The amount of wages for a full month, subject to a full working day, cannot be less than the minimum wage provided by law. Salary has a certain structure - salary, allowances, bonuses and various additional payments.
The customer pays the contractor a remuneration, the minimum or maximum value of which is not limited by law.
Material liabilityThe employee compensates the employer for direct actual damage caused to him. A person bears financial responsibility within the limits of average monthly earnings. Cases of full financial liability are provided for by the Labor Code of the Russian Federation. The contractor or performer shall compensate for losses in full.
GuaranteesAn employee has the right to a number of social guarantees, including:
  • leave – annual, in connection with pregnancy and childbirth, child care;
  • paid sick leave;
  • overtime pay;
  • increased pay for work under special conditions;
  • guarantees upon dismissal;
  • other.
The guarantees provided for by labor legislation do not apply to performers and contractors under the GPA.

Pros and cons of a civil contract

Most often, it is beneficial for the employer to enter into a GPC agreement, since the document eliminates a number of responsibilities. There is no need to think about organizing a workplace, paying insurance premiums, providing vacations and supervising an employee. This is convenient if one-time services are required: document translation, auditing, general cleaning, production of office furniture. It’s another matter when the employer deliberately or unintentionally misleads the contractor by concluding a GPC agreement with him under the guise of an employment agreement.

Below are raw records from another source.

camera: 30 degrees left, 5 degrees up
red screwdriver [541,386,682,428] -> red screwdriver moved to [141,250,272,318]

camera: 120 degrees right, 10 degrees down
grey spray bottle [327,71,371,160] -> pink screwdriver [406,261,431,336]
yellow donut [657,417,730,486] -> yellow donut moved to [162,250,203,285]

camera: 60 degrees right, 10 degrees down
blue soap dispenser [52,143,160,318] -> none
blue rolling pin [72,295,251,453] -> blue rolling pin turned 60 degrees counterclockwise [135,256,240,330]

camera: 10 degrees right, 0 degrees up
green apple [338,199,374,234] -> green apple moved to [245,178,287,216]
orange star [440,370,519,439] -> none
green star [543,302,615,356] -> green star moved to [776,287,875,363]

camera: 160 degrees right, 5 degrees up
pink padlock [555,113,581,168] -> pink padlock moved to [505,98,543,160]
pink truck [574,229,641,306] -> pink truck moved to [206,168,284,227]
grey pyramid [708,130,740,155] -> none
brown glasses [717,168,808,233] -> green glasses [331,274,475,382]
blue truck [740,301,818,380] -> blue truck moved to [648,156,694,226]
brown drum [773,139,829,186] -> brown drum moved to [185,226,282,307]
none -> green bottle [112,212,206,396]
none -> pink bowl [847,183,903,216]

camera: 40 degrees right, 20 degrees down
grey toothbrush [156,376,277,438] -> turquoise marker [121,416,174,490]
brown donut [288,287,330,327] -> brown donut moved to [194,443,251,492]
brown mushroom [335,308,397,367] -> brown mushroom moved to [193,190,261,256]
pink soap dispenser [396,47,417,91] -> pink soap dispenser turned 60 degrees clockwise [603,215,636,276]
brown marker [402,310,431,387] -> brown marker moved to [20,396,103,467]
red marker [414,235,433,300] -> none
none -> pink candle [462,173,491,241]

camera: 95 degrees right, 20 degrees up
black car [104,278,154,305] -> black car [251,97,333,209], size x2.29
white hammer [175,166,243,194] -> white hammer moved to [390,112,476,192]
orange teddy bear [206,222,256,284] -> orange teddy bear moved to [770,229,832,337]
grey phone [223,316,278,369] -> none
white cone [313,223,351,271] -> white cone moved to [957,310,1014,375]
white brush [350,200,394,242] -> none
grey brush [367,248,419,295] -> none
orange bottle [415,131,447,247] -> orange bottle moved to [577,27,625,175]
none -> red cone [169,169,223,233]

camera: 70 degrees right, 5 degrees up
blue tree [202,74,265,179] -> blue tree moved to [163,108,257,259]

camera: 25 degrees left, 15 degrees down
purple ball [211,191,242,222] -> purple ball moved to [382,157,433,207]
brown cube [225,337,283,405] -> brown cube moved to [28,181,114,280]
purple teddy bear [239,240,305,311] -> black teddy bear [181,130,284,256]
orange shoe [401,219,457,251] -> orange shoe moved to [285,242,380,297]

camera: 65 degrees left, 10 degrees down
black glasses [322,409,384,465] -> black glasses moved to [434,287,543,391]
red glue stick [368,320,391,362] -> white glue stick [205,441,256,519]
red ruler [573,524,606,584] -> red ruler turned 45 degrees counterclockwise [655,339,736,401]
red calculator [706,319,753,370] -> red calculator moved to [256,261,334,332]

However, there are advantages for workers as well. A full-time employee is subject to the internal regulations of the company - for example, he must be at his workplace from 8.00 to 17.00, even if the tasks for the day have already been completed. The executor under the GPC agreement is his own master. It can work even at night, the main thing is timely and high-quality results. This path is most often chosen by “one-time” specialists: artists, photographers, finishers, carriers, and so on.

But we shouldn’t forget about the disadvantages: episodic work and lack of social guarantees. You will have to forget about paid sick leave and vacations, as well as a quiet, secure maternity leave. The customer has the right to impose a fine for poor quality work, and to challenge the sanctions will have to go to court. This also costs money.